Education on All Sides Is Key to Eliminate Anti-Gypsyism, Panelists Say

“Nothing about us without us,” Professor Ian Hancock of the University of Texas at Austin said in his opening remarks at a conference entitled "The Damages of Anti-Gypsyism and Tools for Improved Responses,"  the opening part of a colloquium on hate speech held at CEU on March 17. 

In his welcome address, initiator and main organizer of the colloquium and its opening conference Peter Molnar, research affiliate in the Center for European Neighborhood Studies (CENS) at CEU, said he had proposed that the majority of the speakers at the event be Roma, and that to hear a diversity of Roma voices should be a precondition of any meaningful discussion. "Part of our goal is to inspire people with prejudices to recognize that their prejudices are wrong, and to change their minds, he added. Rafto Laureate 1989 Molnar, is co-founder of the Rafto Free Speech to Overcome “Hate Speech” Program, with Rafto Laureates 1997 Ian Hancock and 2011 Frank Mugisha. 

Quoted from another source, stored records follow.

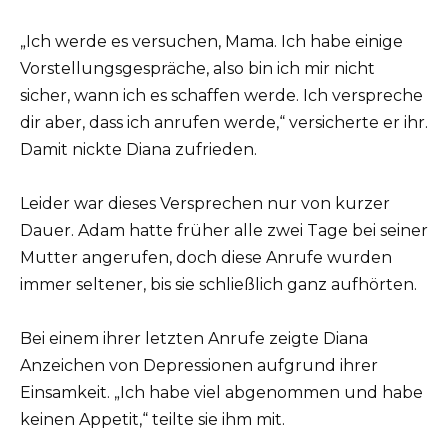
„Ich werde es versuchen, Mama. Ich habe einige
Vorstellungsgespräche, also bin ich mir nicht
sicher, wann ich es schaffen werde. Ich verspreche
dir aber, dass ich anrufen werde,“ versicherte er ihr.
Damit nickte Diana zufrieden.
Leider war dieses Versprechen nur von kurzer
Dauer. Adam hatte früher alle zwei Tage bei seiner
Mutter angerufen, doch diese Anrufe wurden
immer seltener, bis sie schließlich ganz aufhörten.
Bei einem ihrer letzten Anrufe zeigte Diana
Anzeichen von Depressionen aufgrund ihrer
Einsamkeit. „Ich habe viel abgenommen und habe
keinen Appetit,“ teilte sie ihm mit.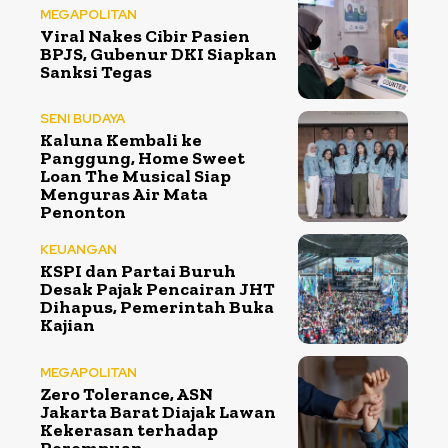
MEGAPOLITAN
Viral Nakes Cibir Pasien
BPJS, Gubenur DKI Siapkan
Sanksi Tegas
SENI BUDAYA
Kaluna Kembali ke
Panggung, Home Sweet
Loan The Musical Siap
Menguras Air Mata
Penonton
KEUANGAN
KSPI dan Partai Buruh
Desak Pajak Pencairan JHT
Dihapus, Pemerintah Buka
Kajian
MEGAPOLITAN
Zero Tolerance, ASN
Jakarta Barat Diajak Lawan
Kekerasan terhadap
Perempuan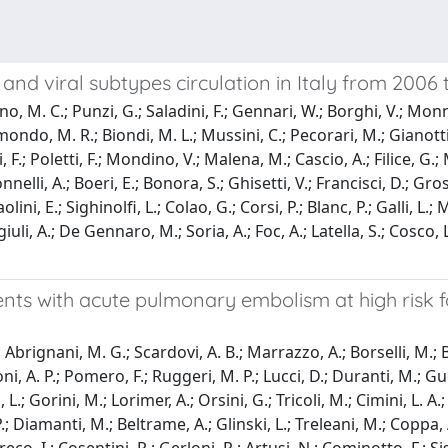
and viral subtypes circulation in Italy from 2006 
, M. C.; Punzi, G.; Saladini, F.; Gennari, W.; Borghi, V.; Monno, L
smondo, M. R.; Biondi, M. L.; Mussini, C.; Pecorari, M.; Gianotti, N
anti, F.; Poletti, F.; Mondino, V.; Malena, M.; Cascio, A.; Filice
elli, A.; Boeri, E.; Bonora, S.; Ghisetti, V.; Francisci, D.; Gros
ini, E.; Sighinolfi, L.; Colao, G.; Corsi, P.; Blanc, P.; Galli, L.;
iuli, A.; De Gennaro, M.; Soria, A.; Foc, A.; Latella, S.; Cosco, L
nts with acute pulmonary embolism at high risk fo
Abrignani, M. G.; Scardovi, A. B.; Marrazzo, A.; Borselli, M.; Ba
ni, A. P.; Pomero, F.; Ruggeri, M. P.; Lucci, D.; Duranti, M.; Gue
 L.; Gorini, M.; Lorimer, A.; Orsini, G.; Tricoli, M.; Cimini, L. A.
.; Diamanti, M.; Beltrame, A.; Glinski, L.; Treleani, M.; Coppa, 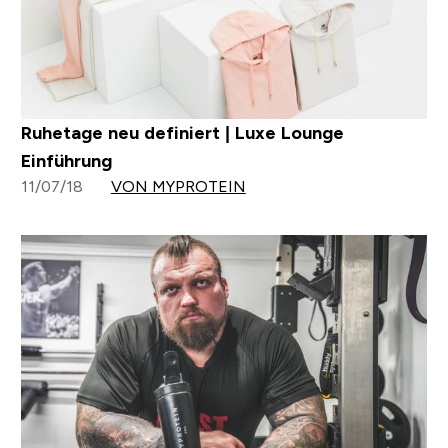
Ruhetage neu definiert | Luxe Lounge
Einführung
11/07/18
VON MYPROTEIN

Co-founder of the Rafto Free Speech to Overcome “Hate Speech” Program Peter Molnar opens the The Damages of Anti-Gypsyism and Tools for Improved Responses conference at CEU. Photo: CEU/Zoltan Tuba

In medieval Christian Europe, darkness was associated with sin and evil. Roma were the first people of color in the western world - and however metaphorical, this had devastating consequences, Hancock said in offering a historical perspective of the origins of anti-Gypsyism in Europe. Because of laws forbidding Roma to settle anywhere, means of livelihood had to be relied upon which could be easily and quickly gathered up when it became necessary to move.  One such was fortune-telling, he said, which explains the concept of mysticism often identified with Roma. During the Industrial Revolution, Roma were viewed as the “noble savage,” and in Victorian times as heathens in need of the corrective work of Christian missionaries.

Prejudicial mechanisms, racism work not only among regular people but governmental institutions as well, said Orhan Galjus of Amsterdam-based Radio Patrin in his talk “‘Gypsylorism’ and ‘Gipsy character.’” One of the tools to address disinformation and untruthfulness is learning about one’s roots and knowing where one comes from, he added.

In Hungary, Roma are not present in public administration and are underrepresented in the civic sphere. Since the regime change, Roma issues have been handled under the umbrella of “national security issues,” said Agnes Daroczi, Roma Elder, intellectual and activist. When the EU wants to fix a problem, it makes sure the money reaches its target group; that’s not the case when it comes the EU’s Roma policy, she warned. Minority institutions must be established, as without real political commitment only a few will be able to flee poverty; without support, we can’t expect the situation to change. “Discrimination is a sickness of the majority society, so we have to give medication,” she added.

Although there are four Roma groups in Norway, they are all discussed as on group in public debate, said Torgeir Skorgen, associate professor at the University of Bergen. In the 18th century, absolutism differentiated between three types of strangers. Educated strangers were welcome, uneducated strangers were in need of improvement, and uneducated strangers unfit for social improvement, who later became the “asocials,” a term used to categorize social deviation of any given time in history. In current public discourse in Norway, visiting Roma are viewed as the asocials. The concept of asocial must be considered exclusionary hate speech, Skorgen noted.

Besides CENS, CEU`s Roma Access Programs and the Rafto Foundation for Human Rights supported the conference.